Grafana MCP: Dashboard visualization and metrics/traces/logs queries. A different layer of the observability stack. You might use Grafana MCP for monitoring dashboards and Sentry MCP for drilling into specific errors.

Honeycomb MCP: Event-based observability with natural language querying. Similar AI-powered query translation, different observability paradigm.

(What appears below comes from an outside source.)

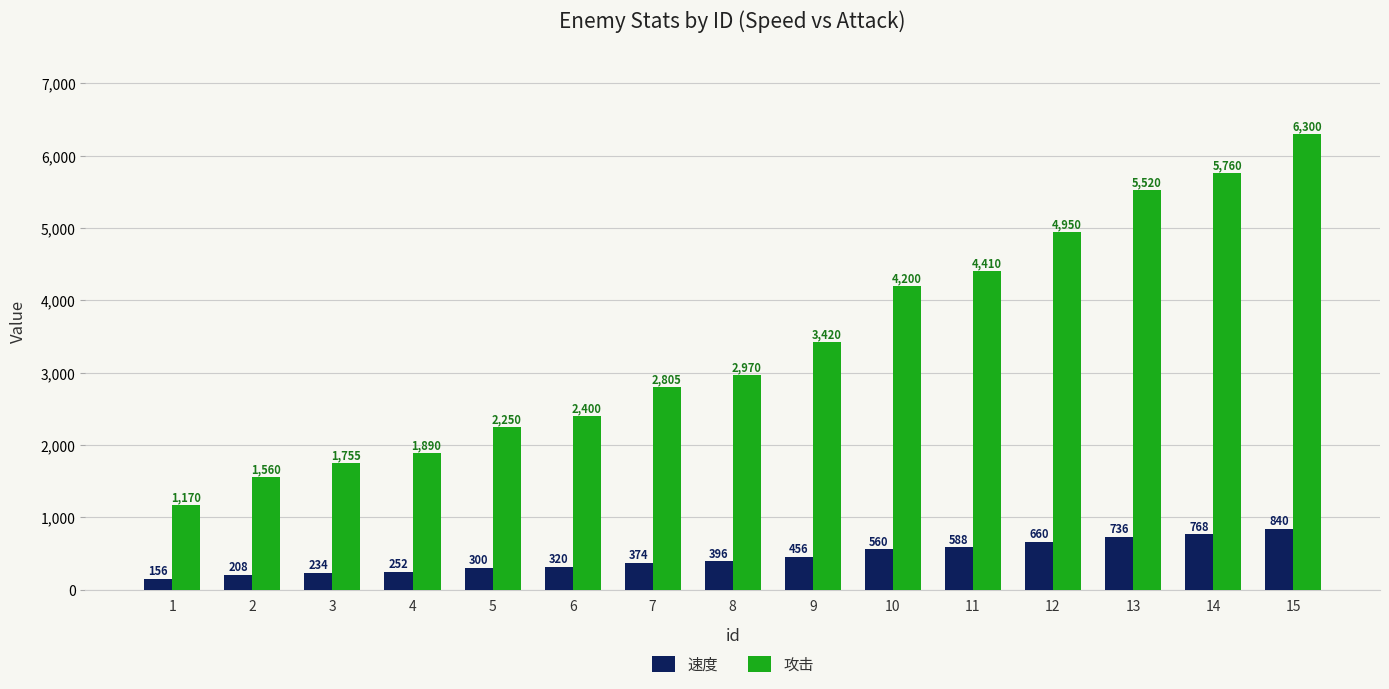

Which category has the highest value across all series?

15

The observability MCP space is maturing fast — most major platforms now have official MCP servers. The choice depends on which observability platform you already use, not which MCP server is better in isolation.

Who Should Use This

Use the Sentry MCP server if:

  • You already use Sentry Cloud for error tracking
  • Your coding agent workflow involves investigating production errors
  • You want OAuth authentication rather than API tokens on disk
  • You want AI-powered root cause analysis (Seer) integrated into your debugging flow

Skip it (for now) if:

  • You use Sentry but only self-hosted — the best features (OAuth, Seer) may not be available
  • You need cross-project investigation for microservice debugging
  • You’re not already a Sentry user — this server doesn’t replace Sentry, it extends it
  • You need a stable, production-grade integration — v0.32.0 is maturing but still pre-1.0
4 / 5 — v0.33.0 ships self-hosted access fix; snapshot tools and search consolidation follow fast
The Sentry MCP server continues to set the benchmark for first-party MCP integration. V0.33.0 closes one of its persistent gaps — --insecure-http finally unblocks self-hosted Sentry users on isolated networks. What’s more notable is what’s happening between releases: snapshot inspection tools for visual regression debugging, search tool consolidation from six to three, and alignment with OpenTelemetry semantic conventions. Seer Autofix migrating to explorer mode and labeled XML output signals the MCP server is being hardened as a structured agent-to-agent protocol, not just a human-facing query interface. The 4/5 rating holds — cross-project investigation is still limited, AI natural-language search still requires a separate LLM key, and some long-standing bugs (#749, geographic restrictions) remain open. But at 694 stars, 1,000+ commits, 85K weekly npm downloads (surging in May with no new release), and automated GPT-5 issue triage, the operational posture keeps improving. Sentry is building toward being the observability layer for AI-native applications, and the MCP server is the natural interface for that.

Note: We research MCP servers using public documentation, GitHub repositories, npm registries, community discussions, and official changelogs. We do not test MCP servers hands-on or connect them to live services.

Category: Observability & Monitoring

This review was last updated on 2026-05-19 using Claude Sonnet 4.6 (Anthropic).